Ses yeux se sont agrandis, ont balayé la tribu.

Bah... Et eux ?
— Pas le droit de les tuer.

Un rugissement feutré lui a échappé ; un de ces bruits qui m'étaient interdits, de ceux qui me venaient naturellement, mais inquiétaient les résidents.

Y't'tuent à p'tit feu.

J'ai baissé les yeux.

Ils ont essayé de le faire vite, une fois. Plusieurs, à la vérité.
— P'étonnant qu'ont raté.

Elle a brandi les griffes, alors. J'ai reconnu l'éclat qui brûlait dans son regard. Mais je sais pardonner à ceux qui blessent les intrus.

C'est ma famille. Les tue pas.

Elle a montré les dents ; pas à moi, mais aux dormeurs inconscients.

Y t'commandent. Déshonorant.
— Je n'ai plus qu'eux.
— 'Ain'nant, t'as moi.

J'ai baissé les yeux sur la roche sablonneuse, les portes du désert dont la tribu avait appris à se satisfaire ; sur la tente d'une petite fille qui avait tenté de me consoler.

Tu peux les épargner ?

Elle a longuement inspiré, comme si le choix la pesait.

— … D'acc.

Puis s'est illuminée d'un sourire mutin.

Peux les flipper ?

J'ai souri aussi.

Bien sûr.

Un nouveau coup d'œil à la tente.

J'ai quelque chose à faire avant. Je te rejoindrai après ?

Elle m'a répondu sans un mot, de toutes ses dents, et a disparu dans la nuit se livrer à ses facéties. Moi, je me suis glissé dans l'antre du bourreau.

Je sais pardonner à ceux qui blessent les intrus, pas à ceux qui s'en prennent à leur propre tribu.

L'instant suivant, je traînais le corps flasque du mort. J'ai ouvert son ventre et arraché ses tripes. Sa sève giclait jusqu'à mes lèvres, mais pas d'inquiétude : ce sang-là, j'étais né pour le goûter.

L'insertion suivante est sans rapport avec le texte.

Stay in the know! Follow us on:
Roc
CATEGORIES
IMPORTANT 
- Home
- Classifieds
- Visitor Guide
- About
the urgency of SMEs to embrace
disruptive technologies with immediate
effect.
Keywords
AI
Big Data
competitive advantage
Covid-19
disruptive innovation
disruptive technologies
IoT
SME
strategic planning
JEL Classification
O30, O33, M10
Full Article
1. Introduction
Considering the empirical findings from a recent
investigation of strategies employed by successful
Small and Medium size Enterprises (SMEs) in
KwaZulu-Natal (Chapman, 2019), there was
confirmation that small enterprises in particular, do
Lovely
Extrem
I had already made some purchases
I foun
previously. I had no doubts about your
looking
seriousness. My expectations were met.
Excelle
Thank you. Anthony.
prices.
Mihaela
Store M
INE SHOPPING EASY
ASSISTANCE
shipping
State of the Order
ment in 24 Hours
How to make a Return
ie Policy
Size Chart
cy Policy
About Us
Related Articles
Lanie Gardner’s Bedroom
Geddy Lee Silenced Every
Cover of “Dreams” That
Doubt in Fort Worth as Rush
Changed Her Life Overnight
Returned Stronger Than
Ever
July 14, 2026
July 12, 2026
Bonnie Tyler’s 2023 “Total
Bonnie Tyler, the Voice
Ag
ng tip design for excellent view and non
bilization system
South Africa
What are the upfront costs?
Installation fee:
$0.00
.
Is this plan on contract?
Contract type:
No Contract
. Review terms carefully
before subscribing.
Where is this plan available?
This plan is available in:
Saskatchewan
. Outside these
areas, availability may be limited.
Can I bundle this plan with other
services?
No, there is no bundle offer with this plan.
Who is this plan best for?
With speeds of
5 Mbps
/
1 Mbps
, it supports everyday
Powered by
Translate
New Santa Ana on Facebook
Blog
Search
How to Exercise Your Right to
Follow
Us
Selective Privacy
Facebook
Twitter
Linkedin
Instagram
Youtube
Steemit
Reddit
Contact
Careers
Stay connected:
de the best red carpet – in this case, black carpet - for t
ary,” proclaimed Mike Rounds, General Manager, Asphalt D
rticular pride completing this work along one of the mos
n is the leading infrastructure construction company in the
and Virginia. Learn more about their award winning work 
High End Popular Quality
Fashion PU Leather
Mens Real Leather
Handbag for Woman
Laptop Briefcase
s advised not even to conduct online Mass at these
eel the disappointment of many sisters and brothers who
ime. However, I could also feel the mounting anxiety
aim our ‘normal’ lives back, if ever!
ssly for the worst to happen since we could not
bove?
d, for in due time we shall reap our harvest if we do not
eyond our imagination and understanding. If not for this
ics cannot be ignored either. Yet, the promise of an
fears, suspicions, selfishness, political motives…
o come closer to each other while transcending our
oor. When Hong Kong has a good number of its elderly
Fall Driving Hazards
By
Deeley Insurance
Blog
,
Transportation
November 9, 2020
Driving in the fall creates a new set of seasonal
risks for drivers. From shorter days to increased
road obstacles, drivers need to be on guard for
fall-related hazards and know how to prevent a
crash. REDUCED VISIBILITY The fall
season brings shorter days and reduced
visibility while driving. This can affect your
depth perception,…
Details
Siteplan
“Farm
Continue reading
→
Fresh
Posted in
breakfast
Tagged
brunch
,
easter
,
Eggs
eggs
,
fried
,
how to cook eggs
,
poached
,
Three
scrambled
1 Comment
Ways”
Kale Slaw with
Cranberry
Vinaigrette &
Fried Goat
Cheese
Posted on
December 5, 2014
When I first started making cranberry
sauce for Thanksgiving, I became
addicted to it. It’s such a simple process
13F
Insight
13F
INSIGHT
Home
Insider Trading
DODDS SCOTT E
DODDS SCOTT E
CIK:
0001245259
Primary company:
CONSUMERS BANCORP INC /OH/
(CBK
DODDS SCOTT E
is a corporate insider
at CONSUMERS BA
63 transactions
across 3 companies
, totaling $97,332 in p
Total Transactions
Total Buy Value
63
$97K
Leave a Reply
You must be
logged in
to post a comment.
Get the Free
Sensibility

Ma sœur m'a regardé d'un air curieux. Plus amusé que critique ou envieux. Elle épiait la silhouette d'une fillette quitter la même tente où j'avais tué. Elle avait tout vu, sans pourtant crier. Une vague de soulagement avait lavé sa minceur amochée. Et la fille qui choyait les ombres a souri aux monstres qui la traitaient mieux que sa propre tribu.

J'ai fait mine de partir, quand la poigne de ma sœur m'a retenu :
— T'pas Yuma, gâche pas la mort.

Alors nous avons disparu avec le corps dans la nuit noire, sous les grêles aurevoirs d'une enfant emplie d'espoir.